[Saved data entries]
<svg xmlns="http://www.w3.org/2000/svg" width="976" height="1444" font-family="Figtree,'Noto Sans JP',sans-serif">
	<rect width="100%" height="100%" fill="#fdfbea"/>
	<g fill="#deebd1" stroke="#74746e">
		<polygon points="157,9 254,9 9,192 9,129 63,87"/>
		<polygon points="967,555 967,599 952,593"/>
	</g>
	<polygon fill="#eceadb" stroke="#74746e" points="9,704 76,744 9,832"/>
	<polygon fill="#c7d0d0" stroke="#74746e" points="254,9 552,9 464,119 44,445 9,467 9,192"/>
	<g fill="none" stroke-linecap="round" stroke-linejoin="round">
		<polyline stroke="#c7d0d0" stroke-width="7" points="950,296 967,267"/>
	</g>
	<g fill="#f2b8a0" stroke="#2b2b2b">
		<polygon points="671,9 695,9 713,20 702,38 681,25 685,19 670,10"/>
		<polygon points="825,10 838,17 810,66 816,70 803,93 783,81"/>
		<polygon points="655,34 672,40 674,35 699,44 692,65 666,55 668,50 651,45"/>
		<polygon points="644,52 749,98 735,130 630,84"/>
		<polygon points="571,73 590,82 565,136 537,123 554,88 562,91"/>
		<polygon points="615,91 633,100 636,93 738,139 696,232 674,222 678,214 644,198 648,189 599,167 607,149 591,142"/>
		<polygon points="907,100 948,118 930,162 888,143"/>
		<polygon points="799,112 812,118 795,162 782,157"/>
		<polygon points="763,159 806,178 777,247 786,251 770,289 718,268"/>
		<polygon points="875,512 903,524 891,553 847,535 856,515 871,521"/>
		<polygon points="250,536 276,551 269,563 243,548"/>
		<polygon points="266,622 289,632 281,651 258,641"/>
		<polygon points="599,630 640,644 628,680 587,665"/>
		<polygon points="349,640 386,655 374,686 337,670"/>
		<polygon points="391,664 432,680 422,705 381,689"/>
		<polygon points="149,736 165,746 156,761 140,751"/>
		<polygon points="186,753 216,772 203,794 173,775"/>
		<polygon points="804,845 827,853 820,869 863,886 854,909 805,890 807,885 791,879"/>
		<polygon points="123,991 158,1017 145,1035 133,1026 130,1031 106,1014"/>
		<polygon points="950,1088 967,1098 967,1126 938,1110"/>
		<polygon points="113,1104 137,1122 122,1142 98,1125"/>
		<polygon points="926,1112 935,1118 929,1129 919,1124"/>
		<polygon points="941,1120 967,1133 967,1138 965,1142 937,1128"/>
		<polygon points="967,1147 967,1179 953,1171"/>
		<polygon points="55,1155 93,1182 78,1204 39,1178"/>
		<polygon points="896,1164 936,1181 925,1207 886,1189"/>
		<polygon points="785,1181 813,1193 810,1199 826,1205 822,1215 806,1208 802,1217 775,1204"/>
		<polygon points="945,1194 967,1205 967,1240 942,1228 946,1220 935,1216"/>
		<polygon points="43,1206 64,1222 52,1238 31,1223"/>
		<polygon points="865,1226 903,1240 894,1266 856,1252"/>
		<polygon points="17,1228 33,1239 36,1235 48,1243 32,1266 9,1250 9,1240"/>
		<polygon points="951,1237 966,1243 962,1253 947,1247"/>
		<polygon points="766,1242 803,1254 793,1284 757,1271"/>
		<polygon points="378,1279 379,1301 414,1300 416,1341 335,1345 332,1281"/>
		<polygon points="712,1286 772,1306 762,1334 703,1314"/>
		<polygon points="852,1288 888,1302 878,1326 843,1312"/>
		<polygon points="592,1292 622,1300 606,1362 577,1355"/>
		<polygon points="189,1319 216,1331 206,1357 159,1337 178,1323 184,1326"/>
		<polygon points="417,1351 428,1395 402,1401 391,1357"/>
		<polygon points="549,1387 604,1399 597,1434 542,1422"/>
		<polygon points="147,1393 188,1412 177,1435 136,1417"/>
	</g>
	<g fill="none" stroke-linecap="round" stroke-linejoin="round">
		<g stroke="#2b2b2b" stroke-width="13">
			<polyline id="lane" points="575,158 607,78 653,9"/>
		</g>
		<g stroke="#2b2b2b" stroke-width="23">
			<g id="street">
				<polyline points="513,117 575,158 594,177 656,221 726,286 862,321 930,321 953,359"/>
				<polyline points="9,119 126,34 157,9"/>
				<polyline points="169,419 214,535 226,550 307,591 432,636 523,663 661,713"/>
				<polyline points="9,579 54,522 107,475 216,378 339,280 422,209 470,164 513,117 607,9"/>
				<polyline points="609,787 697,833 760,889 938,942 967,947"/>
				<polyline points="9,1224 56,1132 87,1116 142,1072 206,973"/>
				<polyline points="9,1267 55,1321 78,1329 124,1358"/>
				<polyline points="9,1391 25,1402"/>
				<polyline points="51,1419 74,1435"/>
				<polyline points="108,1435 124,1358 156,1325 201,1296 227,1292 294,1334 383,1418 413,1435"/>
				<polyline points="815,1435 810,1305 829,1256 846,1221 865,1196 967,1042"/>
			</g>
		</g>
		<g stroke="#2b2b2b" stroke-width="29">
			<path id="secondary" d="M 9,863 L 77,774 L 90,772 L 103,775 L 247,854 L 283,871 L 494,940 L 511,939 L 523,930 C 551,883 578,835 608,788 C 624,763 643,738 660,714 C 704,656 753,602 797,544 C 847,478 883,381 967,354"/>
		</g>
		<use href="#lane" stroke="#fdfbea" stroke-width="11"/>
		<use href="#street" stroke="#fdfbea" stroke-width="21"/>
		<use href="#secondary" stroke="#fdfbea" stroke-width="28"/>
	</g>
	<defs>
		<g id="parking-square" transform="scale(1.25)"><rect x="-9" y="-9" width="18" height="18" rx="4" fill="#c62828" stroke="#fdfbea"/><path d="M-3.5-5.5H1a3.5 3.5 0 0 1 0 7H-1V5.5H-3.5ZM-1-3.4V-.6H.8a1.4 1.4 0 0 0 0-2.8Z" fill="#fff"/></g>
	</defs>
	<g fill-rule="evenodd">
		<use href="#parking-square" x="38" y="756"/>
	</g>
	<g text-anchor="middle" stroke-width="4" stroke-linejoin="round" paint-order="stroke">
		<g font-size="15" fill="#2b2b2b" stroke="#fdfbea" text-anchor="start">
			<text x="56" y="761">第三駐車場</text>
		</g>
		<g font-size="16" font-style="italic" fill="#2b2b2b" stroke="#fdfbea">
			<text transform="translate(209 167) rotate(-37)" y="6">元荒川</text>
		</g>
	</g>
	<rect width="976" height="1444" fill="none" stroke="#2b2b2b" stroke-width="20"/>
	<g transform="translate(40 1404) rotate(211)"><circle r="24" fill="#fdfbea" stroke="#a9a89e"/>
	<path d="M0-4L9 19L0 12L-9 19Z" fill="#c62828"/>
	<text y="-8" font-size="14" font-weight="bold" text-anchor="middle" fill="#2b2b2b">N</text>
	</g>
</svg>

*About this exercise*.
Every line of the data is to be printed again exactly.

*Solution to this problem*.
<svg xmlns="http://www.w3.org/2000/svg" width="976" height="1444" font-family="Figtree,'Noto Sans JP',sans-serif">
	<rect width="100%" height="100%" fill="#fdfbea"/>
	<g fill="#deebd1" stroke="#74746e">
		<polygon points="157,9 254,9 9,192 9,129 63,87"/>
		<polygon points="967,555 967,599 952,593"/>
	</g>
	<polygon fill="#eceadb" stroke="#74746e" points="9,704 76,744 9,832"/>
	<polygon fill="#c7d0d0" stroke="#74746e" points="254,9 552,9 464,119 44,445 9,467 9,192"/>
	<g fill="none" stroke-linecap="round" stroke-linejoin="round">
		<polyline stroke="#c7d0d0" stroke-width="7" points="950,296 967,267"/>
	</g>
	<g fill="#f2b8a0" stroke="#2b2b2b">
		<polygon points="671,9 695,9 713,20 702,38 681,25 685,19 670,10"/>
		<polygon points="825,10 838,17 810,66 816,70 803,93 783,81"/>
		<polygon points="655,34 672,40 674,35 699,44 692,65 666,55 668,50 651,45"/>
		<polygon points="644,52 749,98 735,130 630,84"/>
		<polygon points="571,73 590,82 565,136 537,123 554,88 562,91"/>
		<polygon points="615,91 633,100 636,93 738,139 696,232 674,222 678,214 644,198 648,189 599,167 607,149 591,142"/>
		<polygon points="907,100 948,118 930,162 888,143"/>
		<polygon points="799,112 812,118 795,162 782,157"/>
		<polygon points="763,159 806,178 777,247 786,251 770,289 718,268"/>
		<polygon points="875,512 903,524 891,553 847,535 856,515 871,521"/>
		<polygon points="250,536 276,551 269,563 243,548"/>
		<polygon points="266,622 289,632 281,651 258,641"/>
		<polygon points="599,630 640,644 628,680 587,665"/>
		<polygon points="349,640 386,655 374,686 337,670"/>
		<polygon points="391,664 432,680 422,705 381,689"/>
		<polygon points="149,736 165,746 156,761 140,751"/>
		<polygon points="186,753 216,772 203,794 173,775"/>
		<polygon points="804,845 827,853 820,869 863,886 854,909 805,890 807,885 791,879"/>
		<polygon points="123,991 158,1017 145,1035 133,1026 130,1031 106,1014"/>
		<polygon points="950,1088 967,1098 967,1126 938,1110"/>
		<polygon points="113,1104 137,1122 122,1142 98,1125"/>
		<polygon points="926,1112 935,1118 929,1129 919,1124"/>
		<polygon points="941,1120 967,1133 967,1138 965,1142 937,1128"/>
		<polygon points="967,1147 967,1179 953,1171"/>
		<polygon points="55,1155 93,1182 78,1204 39,1178"/>
		<polygon points="896,1164 936,1181 925,1207 886,1189"/>
		<polygon points="785,1181 813,1193 810,1199 826,1205 822,1215 806,1208 802,1217 775,1204"/>
		<polygon points="945,1194 967,1205 967,1240 942,1228 946,1220 935,1216"/>
		<polygon points="43,1206 64,1222 52,1238 31,1223"/>
		<polygon points="865,1226 903,1240 894,1266 856,1252"/>
		<polygon points="17,1228 33,1239 36,1235 48,1243 32,1266 9,1250 9,1240"/>
		<polygon points="951,1237 966,1243 962,1253 947,1247"/>
		<polygon points="766,1242 803,1254 793,1284 757,1271"/>
		<polygon points="378,1279 379,1301 414,1300 416,1341 335,1345 332,1281"/>
		<polygon points="712,1286 772,1306 762,1334 703,1314"/>
		<polygon points="852,1288 888,1302 878,1326 843,1312"/>
		<polygon points="592,1292 622,1300 606,1362 577,1355"/>
		<polygon points="189,1319 216,1331 206,1357 159,1337 178,1323 184,1326"/>
		<polygon points="417,1351 428,1395 402,1401 391,1357"/>
		<polygon points="549,1387 604,1399 597,1434 542,1422"/>
		<polygon points="147,1393 188,1412 177,1435 136,1417"/>
	</g>
	<g fill="none" stroke-linecap="round" stroke-linejoin="round">
		<g stroke="#2b2b2b" stroke-width="13">
			<polyline id="lane" points="575,158 607,78 653,9"/>
		</g>
		<g stroke="#2b2b2b" stroke-width="23">
			<g id="street">
				<polyline points="513,117 575,158 594,177 656,221 726,286 862,321 930,321 953,359"/>
				<polyline points="9,119 126,34 157,9"/>
				<polyline points="169,419 214,535 226,550 307,591 432,636 523,663 661,713"/>
				<polyline points="9,579 54,522 107,475 216,378 339,280 422,209 470,164 513,117 607,9"/>
				<polyline points="609,787 697,833 760,889 938,942 967,947"/>
				<polyline points="9,1224 56,1132 87,1116 142,1072 206,973"/>
				<polyline points="9,1267 55,1321 78,1329 124,1358"/>
				<polyline points="9,1391 25,1402"/>
				<polyline points="51,1419 74,1435"/>
				<polyline points="108,1435 124,1358 156,1325 201,1296 227,1292 294,1334 383,1418 413,1435"/>
				<polyline points="815,1435 810,1305 829,1256 846,1221 865,1196 967,1042"/>
			</g>
		</g>
		<g stroke="#2b2b2b" stroke-width="29">
			<path id="secondary" d="M 9,863 L 77,774 L 90,772 L 103,775 L 247,854 L 283,871 L 494,940 L 511,939 L 523,930 C 551,883 578,835 608,788 C 624,763 643,738 660,714 C 704,656 753,602 797,544 C 847,478 883,381 967,354"/>
		</g>
		<use href="#lane" stroke="#fdfbea" stroke-width="11"/>
		<use href="#street" stroke="#fdfbea" stroke-width="21"/>
		<use href="#secondary" stroke="#fdfbea" stroke-width="28"/>
	</g>
	<defs>
		<g id="parking-square" transform="scale(1.25)"><rect x="-9" y="-9" width="18" height="18" rx="4" fill="#c62828" stroke="#fdfbea"/><path d="M-3.5-5.5H1a3.5 3.5 0 0 1 0 7H-1V5.5H-3.5ZM-1-3.4V-.6H.8a1.4 1.4 0 0 0 0-2.8Z" fill="#fff"/></g>
	</defs>
	<g fill-rule="evenodd">
		<use href="#parking-square" x="38" y="756"/>
	</g>
	<g text-anchor="middle" stroke-width="4" stroke-linejoin="round" paint-order="stroke">
		<g font-size="15" fill="#2b2b2b" stroke="#fdfbea" text-anchor="start">
			<text x="56" y="761">第三駐車場</text>
		</g>
		<g font-size="16" font-style="italic" fill="#2b2b2b" stroke="#fdfbea">
			<text transform="translate(209 167) rotate(-37)" y="6">元荒川</text>
		</g>
	</g>
	<rect width="976" height="1444" fill="none" stroke="#2b2b2b" stroke-width="20"/>
	<g transform="translate(40 1404) rotate(211)"><circle r="24" fill="#fdfbea" stroke="#a9a89e"/>
	<path d="M0-4L9 19L0 12L-9 19Z" fill="#c62828"/>
	<text y="-8" font-size="14" font-weight="bold" text-anchor="middle" fill="#2b2b2b">N</text>
	</g>
</svg>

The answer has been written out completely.